TEXT SECTION:
★ ★ ★ ★ ★
So was a guy named Jeff Immelt. Or, maybe the names Jeff Skilling/Kenneth Lay ring a bell? How about Bernie Ebbers? There are many examples of leadership failures and extreme hubris causing the downfall of seemingly invincible corporations.
 
I know what you wrote but imo it was so obtuse it could be interpreted as I did. I totally agree with Apple that they are going down with the ship with respect to fees and commissions.

But epic wants back into the App Store and now they want to play “Monte Hall”*

*for those who get the reference
I don't think epic should be allowed back in, they burned that bridge and should live with their consent of their actions
 
I've been saying this for years. So have many devs, Marco and company on the ATP Podcast have said this for a decade.

It's like the lying under oath thing: Apple is so clearly delusional they think they can will what they want into reality and it's all George Costanza after that:
'its not a lie if you believe it"
★ ★ ★ ★ ★
Stored data entries:
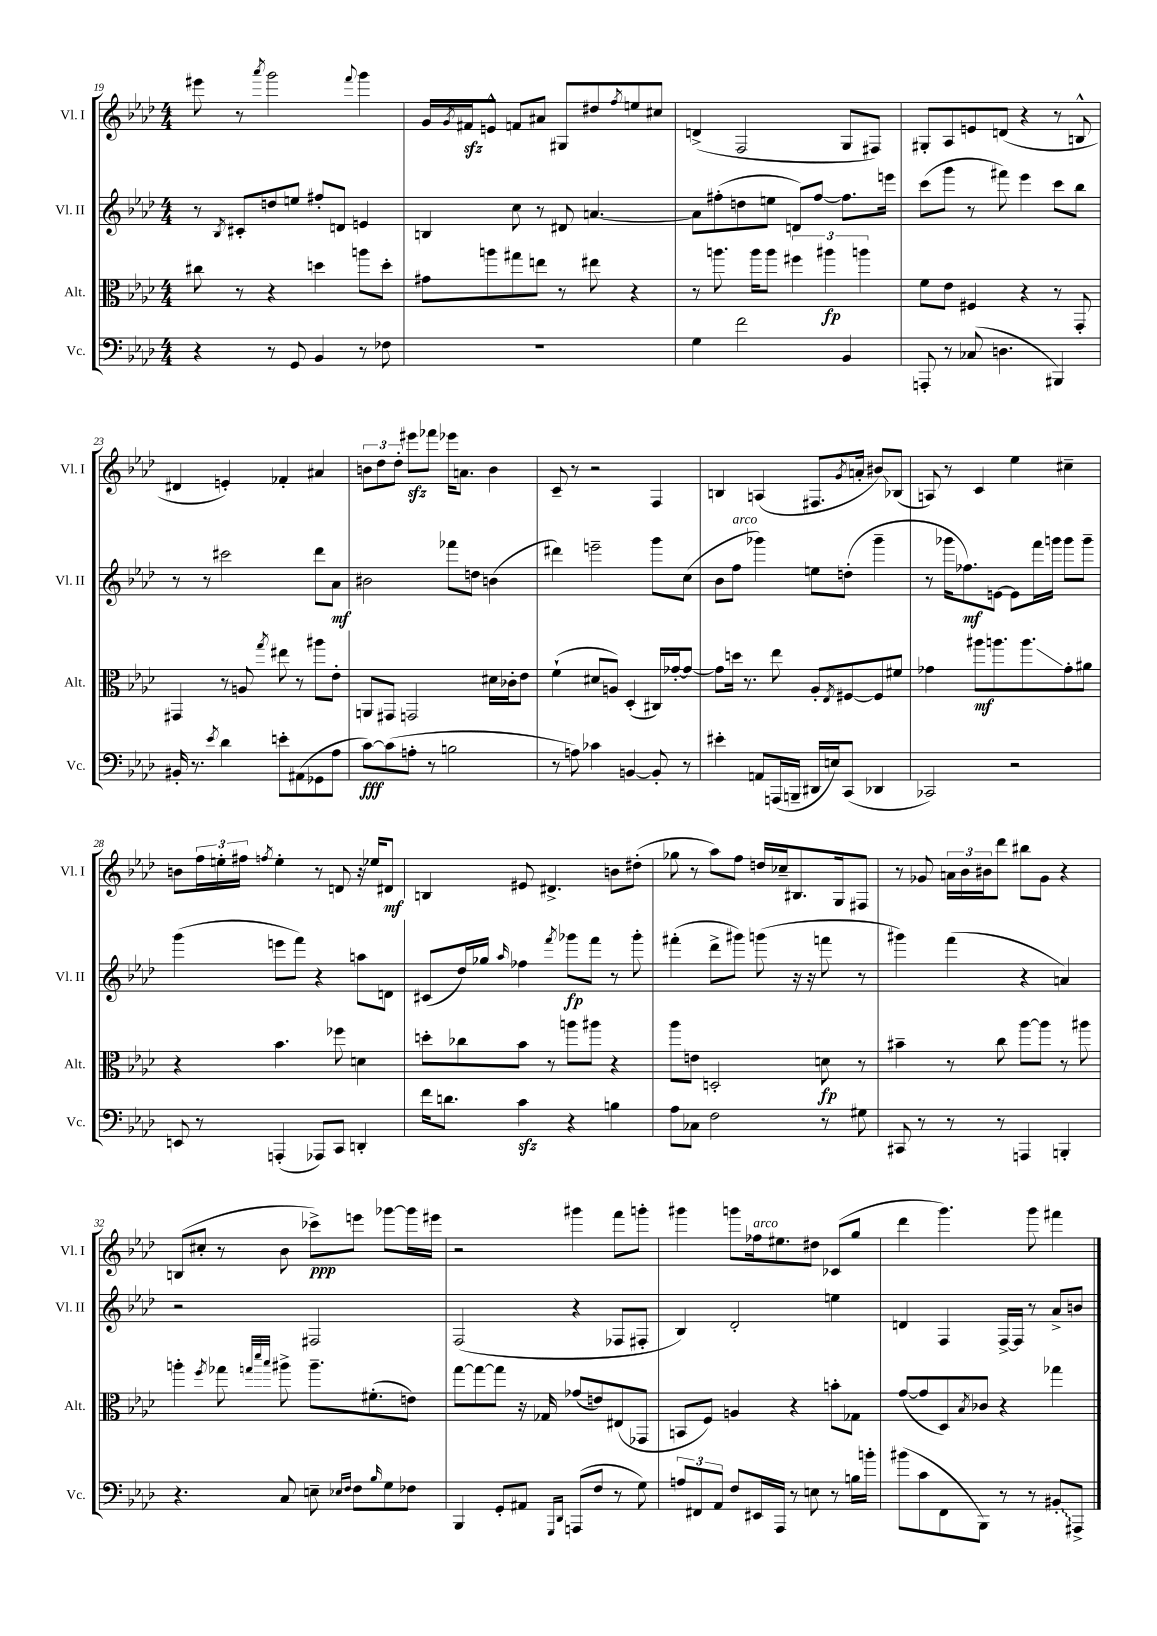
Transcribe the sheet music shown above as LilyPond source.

<<
\new StaffGroup <<
\new Staff = "s0" \with { instrumentName = "Vl. I" shortInstrumentName = "Vl. I" } {
    \clef treble \key aes \major \numericTimeSignature \time 4/4
    eis'''8 r8 \acciaccatura { aes'''8 } g'''2 \appoggiatura { f'''8 } g'''4 |
    g'16 \acciaccatura { g'8 } fis'16\sfz e'8-^ f'8 ais'8 gis8 dis''8 \acciaccatura { f''8 } e''8 cis''8 |
    d'4->( f2 g8 fis8) |
    gis8-. aes8 e'8 d'8( r4 r8 b8-^ |
    dis'4 e'4-.) fes'4-. ais'4 |
    \tuplet 3/2 { b'8 des''8 des''8-. } eis'''8\sfz fes'''8 ees'''16 a'8. b'4 |
    c'8-- r8 r2 f4 |
    b4 a4( fis8. \acciaccatura { g'8 } a'16-. bis'8\glissando) bes8( |
    a8) r8 c'4 ees''4 cis''4-- |
    b'8 \tuplet 3/2 { f''16 e''16-. fis''16 } \acciaccatura { f''8 } e''4-. r8 d'8 r16 ees''16 dis'8\mf |
    b4 eis'8 dis'4.-> b'8 dis''8-.( |
    ges''8 r8 aes''8) f''8 d''16 ces''16-- bis8. g16 fis8 |
    r8 ges'8 \tuplet 3/2 { a'16 bes'16 bis'16 } des'''8 bis''8 ges'8 r4 |
    b8( cis''8-. r8 bes'8 ces'''8->\ppp) e'''8 ges'''8~ ges'''16 eis'''16 |
    r2 gis'''4 f'''8 g'''8-. |
    gis'''4 g'''8 fes''16^\markup { \italic "arco" } eis''8. dis''8 ces'8( g''8 |
    des'''4 g'''4.) g'''8 fis'''4 \bar "|." |
}
\new Staff = "s1" \with { instrumentName = "Vl. II" shortInstrumentName = "Vl. II" } {
    \clef treble \key aes \major \numericTimeSignature \time 4/4
    r8 \acciaccatura { bes8 } cis'8-. d''8 e''8 fis''8-. d'8 e'4 |
    b4 c''8 r8 dis'8 a'4.~ |
    a'8 fis''8-.( d''8 e''8 d'8) fis''8~ fis''8. e'''16 |
    c'''8( g'''8 r8 fis'''8) ees'''4 c'''8 bes''8 |
    r8 r8 cis'''2 des'''8 aes'8\mf |
    bis'2 fes'''8 d''8 b'4( |
    dis'''4) e'''2-- g'''8 c''8( |
    bes'8 f''8^\markup { \italic "arco" } ges'''4) e''8 d''8-.( ges'''4-- |
    r8 ges'''16 fes''8.\mf) e'8~ e'8 f'''16 g'''16 g'''8 g'''8-- |
    g'''4( e'''8 f'''8) r4 a''8 d'8 |
    cis'8( des''16) ges''16 \grace { aes''16 } fes''4 \acciaccatura { f'''8 } ges'''8\fp f'''8 r8 ges'''8-. |
    fis'''4-.( des'''8-> gis'''8) g'''8( r16 r16 f'''8 r8 |
    gis'''4) f'''4( r4 a'4) |
    r2 fis2 |
    f2( r4 fes8 fis8-. |
    bes4) des'2-. e''4 |
    d'4 f4 f16~-> f16 r8 aes'8-> b'8 \bar "|." |
}
\new Staff = "s2" \with { instrumentName = "Alt." shortInstrumentName = "Alt." } {
    \clef alto \key aes \major \numericTimeSignature \time 4/4
    cis''8 r8 r4 d''4 a''8 d''8-. |
    gis'8 a''8 gis''8 e''8 r8 eis''8 r4 |
    r8 a''8. a''16 a''8 \tuplet 3/2 { fis''4 ais''4\fp a''4 } |
    f'8 ees'8 fis4 r4 r8 g,8-. |
    gis,4 r8 a8 \acciaccatura { g''8 } eis''8 r8 ais''8 ees'8-. |
    a,8 gis,8 g,2 dis'16 ces'16-. ees'8 |
    f'4-!( dis'8 a8) des4-.( cis16) ges'16~-. ges'8~ |
    ges'8 d''16 r8. ees''8 aes8-. \acciaccatura { ees8 } fis8~ fis8 fis'8 |
    ges'4 ais''8\mf a''8. a''8.\glissando ges'8-. ais'8 |
    r4 bes'4. fes''8 d'4 |
    d''8-. ces''8 bes'8 r8 a''8 ais''8 r4 |
    aes''8 e'8 d2-. d'8\fp r8 |
    bis'4-- r8 c''8 aes''8~ aes''8 r8 ais''8 |
    a''4-. \acciaccatura { f''8 } ges''8 \grace { g''32 des'''32 bes''32 } ais''8-> ais''8.-- fis'8.-.( e'8) |
    g''8~ g''8~ g''8 r16 ges16 ges'8( e'8) eis8( ges,8 |
    b,8 f8) a4 r4 b'8-. ges8 |
    g'8~( g'8 des8) \acciaccatura { bes8 } ces'8 r4 ges''4 \bar "|." |
}
\new Staff = "s3" \with { instrumentName = "Vc." shortInstrumentName = "Vc." } {
    \clef bass \key aes \major \numericTimeSignature \time 4/4
    r4 r8 g,8 bes,4 r8 fes8 |
    R1 |
    g4 f'2 bes,4 |
    a,,8-. r8 ces8( d4. bis,,4) |
    bis,16-. r8. \acciaccatura { ees'8 } des'4 e'8-. ais,8( ges,8 aes8 |
    c'8~\fff) c'8( a8-. r8 b2 |
    r8 a8) ces'4 b,4~ b,8-. r8 |
    eis'4-. a,8 a,,16( b,,16-- dis,16 e16) c,8( des,4 |
    ces,2) r2 |
    e,8 r8 a,,4-.( aes,,8) c,8 d,4-. |
    f'16 d'8. c'4\sfz r4 b4 |
    aes8 ces8 f2 r8 gis8 |
    cis,8 r8 r8 r8 a,,4 b,,4-. |
    r4. c8 e8-- \grace { ees16 f16 } f8 \grace { bes16 } g8 fes8 |
    bes,,4 g,8-. ais,8 \grace { g,,16 des,16 } a,,8( f8 r8 g8) |
    \tuplet 3/2 { a8 fis,8 aes,8 } f8 eis,16 aes,,16 r8 e8 r8 b16 b'16-. |
    bis'8( c'8 f,8 bes,,8) r8 r8 \once \override Glissando.style = #'zigzag bis,8-.\glissando ais,,8-> \bar "|." |
}
>>
>>
\layout { \context { \Score currentBarNumber = #19 } }
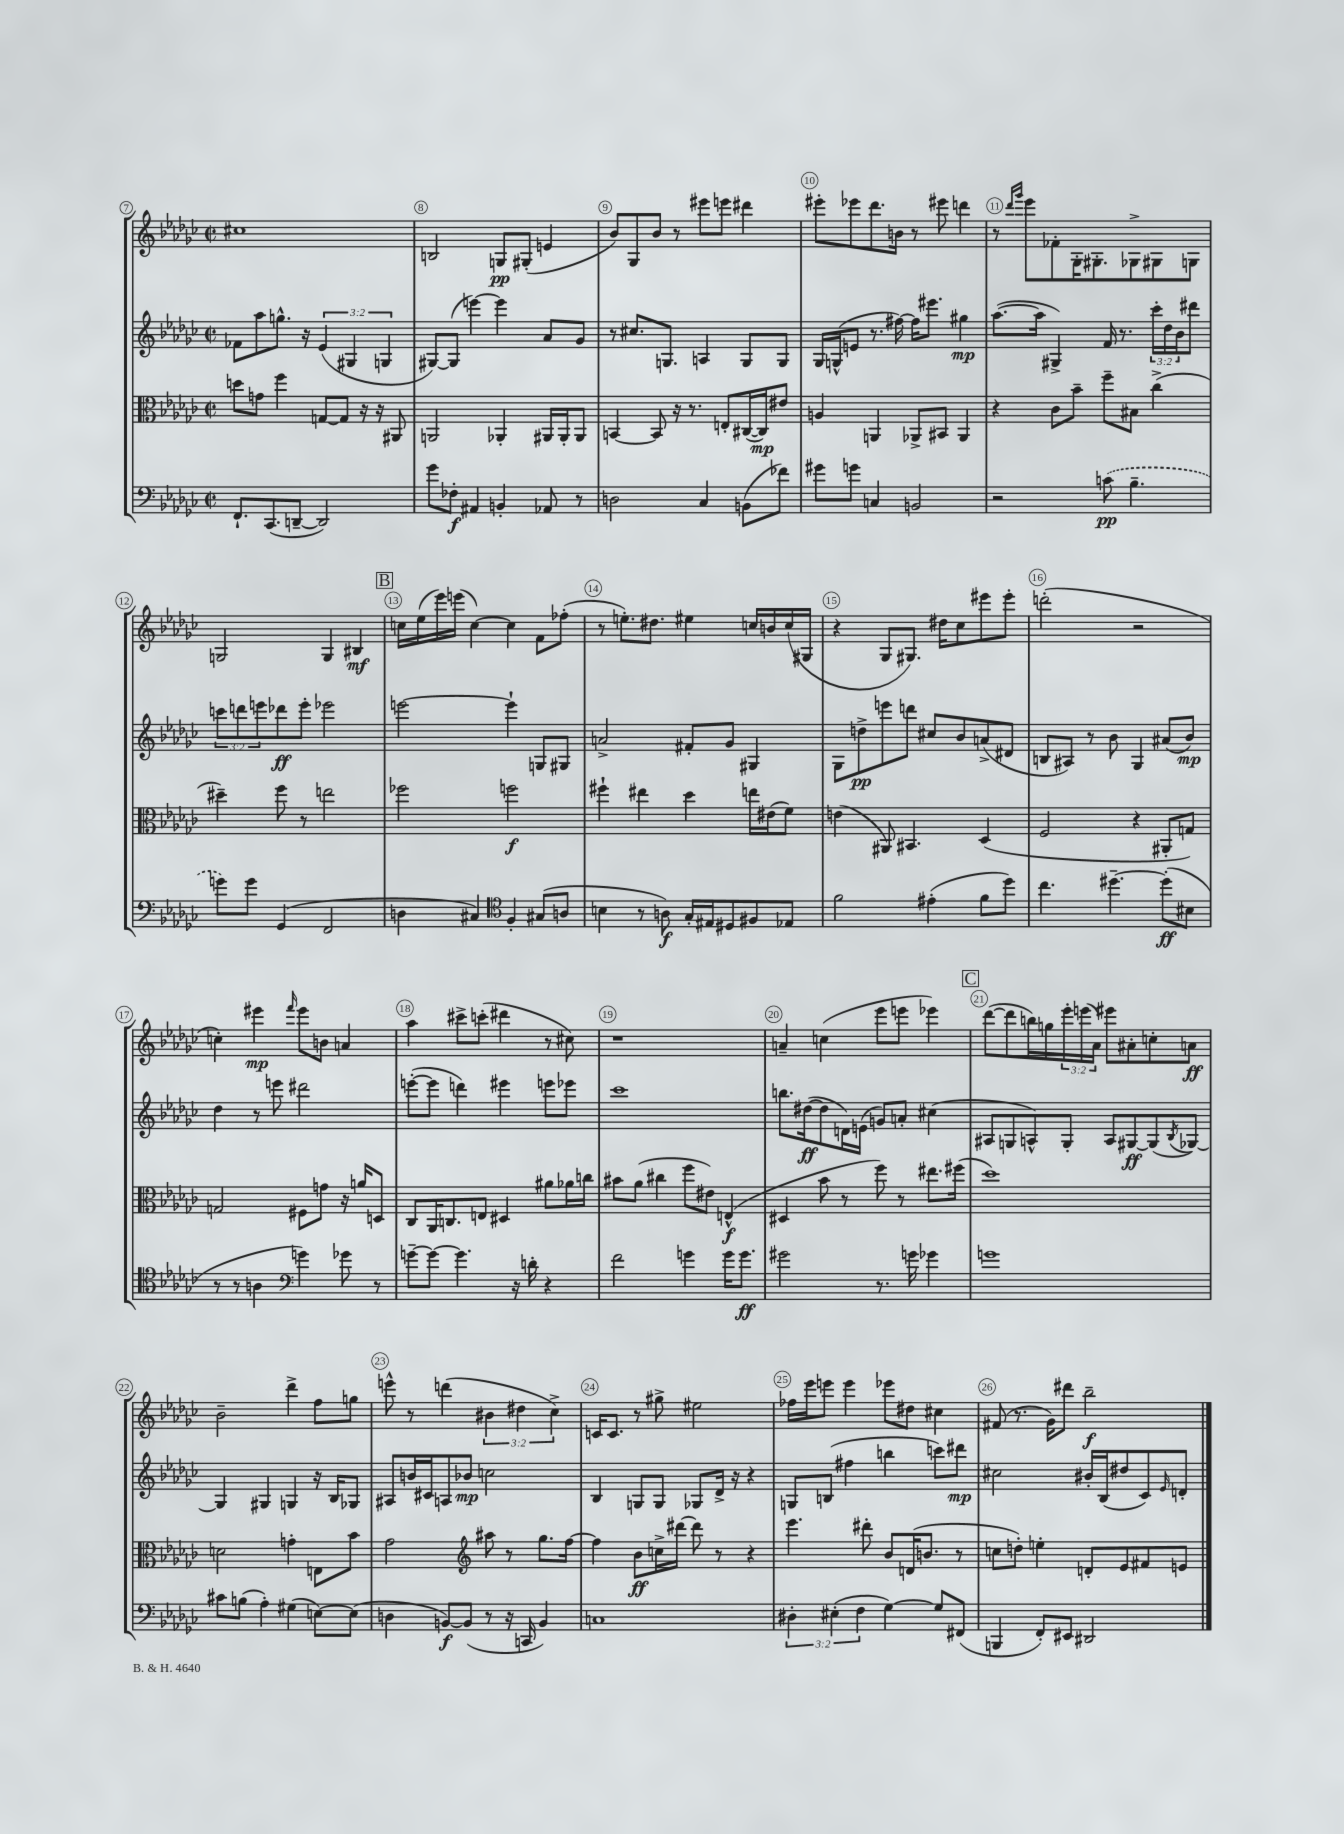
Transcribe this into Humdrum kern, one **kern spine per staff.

**kern	**kern	**kern	**kern
*staff4	*staff3	*staff2	*staff1
*clefF4	*clefC3	*clefG2	*clefG2
*k[b-e-a-d-g-c-]	*k[b-e-a-d-g-c-]	*k[b-e-a-d-g-c-]	*k[b-e-a-d-g-c-]
*M2/2	*M2/2	*M2/2	*M2/2
*met(c|)	*met(c|)	*met(c|)	*met(c|)
8.FF`	8dd	8f-	1cc#
.	8g	8aa-	.
(8.CC-	.	.	.
.	4ff	8.gg^^	.
[8DD~	.	.	.
.	.	16r	.
2DD])	[8G	(6e-	.
.	8G]	.	.
.	.	6G#	.
.	16r	.	.
.	16r	.	.
.	.	6G	.
.	8AA#	.	.
=	=	=	=
8g-	2AA	[8G#)	2B
8F-'	.	(8G#]	.
4AA#	.	[4eee)	.
4BB'	4AA-'	4eee]	8G
.	.	.	(8G#'
8AA-	16AA#	8a-	4e
.	16AA#'	.	.
8r	8AA#	8g-	.
=	=	=	=
2D	[4BB	8r	8b-)
.	.	8.cc#	8G-
.	8BB]	.	8b-
.	.	8.G	.
.	16r	.	8r
.	8.r	.	.
4C-	.	4A	8eee#
.	8E'	.	8eee
(8BB	([16C#	8G	4ddd#
.	16C#])	.	.
8f-)	8e#	8G	.
=	=	=	=
8g#	4A	16G-	8eee#'
.	.	(16G^^	.
8g	.	8e	8eee-
4C	4AA	8.r	8.ddd-
.	.	[16ff#)	16b
2BB	8AA-^	16ff#]	8r
.	.	8.eee#	.
.	8BB#	.	8eee#
.	4AA-	4gg#	4ddd
=	=	=	=
2r	4r	([8.aa-	8r
.	.	.	16qqddd-
.	.	.	16qqggg-
.	.	.	8eee-
.	.	16aa-]	.
.	8c-	4G#^)	8f-'
.	8b-~	.	16G-'
.	.	.	8.G#'
(8c	8ff~	16f	.
.	.	8.r	.
4.B-~	8B#	.	8G-^
.	(4cc-^	24ccc-'	8G#
.	.	24dd-	.
.	.	24b-	.
.	.	8ddd#	8G
=	=	=	=
8g)	4dd#~)	12ccc	2G
.	.	12ddd	.
8g	.	.	.
.	.	12eee	.
(4GG-	8ff	8ddd-	.
.	8r	8eee'	.
2FF	2ee	2eee-	4G
.	.	.	4B#
=	=	=	=
4D	2ff-	[2eee	16cc
.	.	.	(16ee-
.	.	.	16eee-)
.	.	.	(16eee
4C#)	.	.	[4cc)
*clefC4	*	*	*
4F'	2ff	4eee`]	4cc]
(8G#	.	8G	8f
8A	.	8G#	(8ff-'
=	=	=	=
4B	4ff#`	2a^	8r
.	.	.	8.ee')
8r	4ee#	.	.
.	.	.	8.dd#
8A)	.	.	.
16G-'	4dd-	8f#'	4ee#
16E#	.	.	.
8D#	.	8g-	.
8F#	16ee	4G#	16cc
.	(16e#	.	16b
8E-	8f)	.	(16cc
.	.	.	16G#
=	=	=	=
2f	(4e	8G-	4r
.	.	8dd^	.
.	8AA#)	8eee	8G-
.	4.BB#	8ddd	8.G#)
(4e#'	.	8cc#	.
.	.	.	16dd#
.	.	8b-	8cc-
8f	(4D-	(8a^	8eee#
8dd-)	.	8d#	8eee#'
=	=	=	=
4.cc-	2F	8B	(2ddd'
.	.	8A#)	.
.	.	8r	.
[4.dd#~	.	8b-	.
.	4r	4G-	2r
(8dd#']	8AA#'	(8a#	.
8B#	8G)	8b-)	.
=	=	=	=
8r	2G	4dd-	4cc')
8r	.	.	.
4A	.	8r	4eee#
.	.	8eee	.
*clefF4	*	*	*
.	.	.	16qqfff
4g)	8F#	2ddd#	8eee#
.	8g	.	8b
8g-	16r	.	4a
.	16a	.	.
8r	8D	.	.
=	=	=	=
[8g~	8C-	([8eee'	4aa-
8g_	16AA-	8eee]	.
.	8.C	.	.
4.g]	.	4ddd)	8ccc#^
.	8E	.	(8ccc'
.	4D#	4eee#	4ddd#
16r	.	.	.
16d'	.	.	.
4r	8a#	8eee	8r
.	16a-	8eee-	8cc#)
.	16cc	.	.
=	=	=	=
2f	8b#	1ccc-	1r
.	(8a-	.	.
.	4cc#	.	.
4g	8ff	.	.
.	8e#)	.	.
16g	(4E^^	.	.
8.g	.	.	.
=	=	=	=
2g#	4D#	8.bb	4a~
.	.	([16dd#	.
.	8b-	8dd#]	(4cc
.	8r	16d)	.
.	.	(16e	.
8.r	8ff)	8g)	8eee-
.	8r	8a'	8eee
16g	.	.	.
4g-	8.ee#	(4cc#	4eee-)
.	(16ff#	.	.
=	=	=	=
1g	1dd-)	8A#	([8ddd-
.	.	8G	8ddd-]
.	.	8A^^)	16bb)
.	.	.	16gg
.	.	8G'	24eee-'
.	.	.	(24eee
.	.	.	24a-)
.	.	8A	8eee#
.	.	[8G#	8a#'
.	.	(8G#]	8cc'
.	.	8qB-	.
.	.	[8G-)	8a
=	=	=	=
8c#	2d	4G-]	2b-~
(8B	.	.	.
4A-')	.	4G#	.
(4G#	4g'	4G	4ddd-^
[8E)	8E	16r	8ff
.	.	16B-	.
(8E]	8b-	8G-	8gg
=	=	=	=
4D	2g-	8A#	8eee^^
.	.	16b	8r
.	.	16c#	.
[8BB)	.	8A	(4ddd
(8BB]	.	8b-	.
*	*clefG2	*	*
8r	8aa#	2cc	6b#
16r	8r	.	.
.	.	.	6dd#
16CC	.	.	.
4BB)	8.gg-	.	.
.	.	.	6cc-^)
.	[16ff	.	.
=	=	=	=
1C	4ff]	4B-	16c
.	.	.	8.c
.	8b-	8G	8r
.	16cc^	8G	8gg#^
.	[16ddd#	.	.
.	8ddd#]	8G-	2ee#
.	8r	16d-^	.
.	.	16r	.
.	4r	4r	.
=	=	=	=
6D#'	4.eee-	8G	16ff-
.	.	.	16eee-
.	.	(8B	8eee
(6E#'	.	.	.
.	.	4ff#	4eee
6F	.	.	.
.	8ddd#'	.	.
[4G-)	8b-	4bb	8eee-
.	(16d	.	8dd#
.	8.b	.	.
8G-]	.	8ccc)	4cc#
(8FF#	8r	8ddd#	.
=	=	=	=
4BBB	8cc	2cc#	(8f#
.	8dd')	.	8.r
8FF')	4ee'	.	.
.	.	.	16g-)
8EE#	.	.	8ddd#
2DD#	8d'	16b#'	2bb-~
.	.	(16B-	.
.	8e-	8dd#	.
.	8f#	8c-)	.
.	.	16qqe-	.
.	8e	8d'	.
==	==	==	==
*-	*-	*-	*-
★ ★ ★ ★ ★
SET TASK: The comments about Apple and Epic appear above the rows. List every person named in the first paragraph of those comments.

OUTPUT OF THE EXERCISE: Jeff Immelt, Jeff Skilling, Kenneth Lay, Bernie Ebbers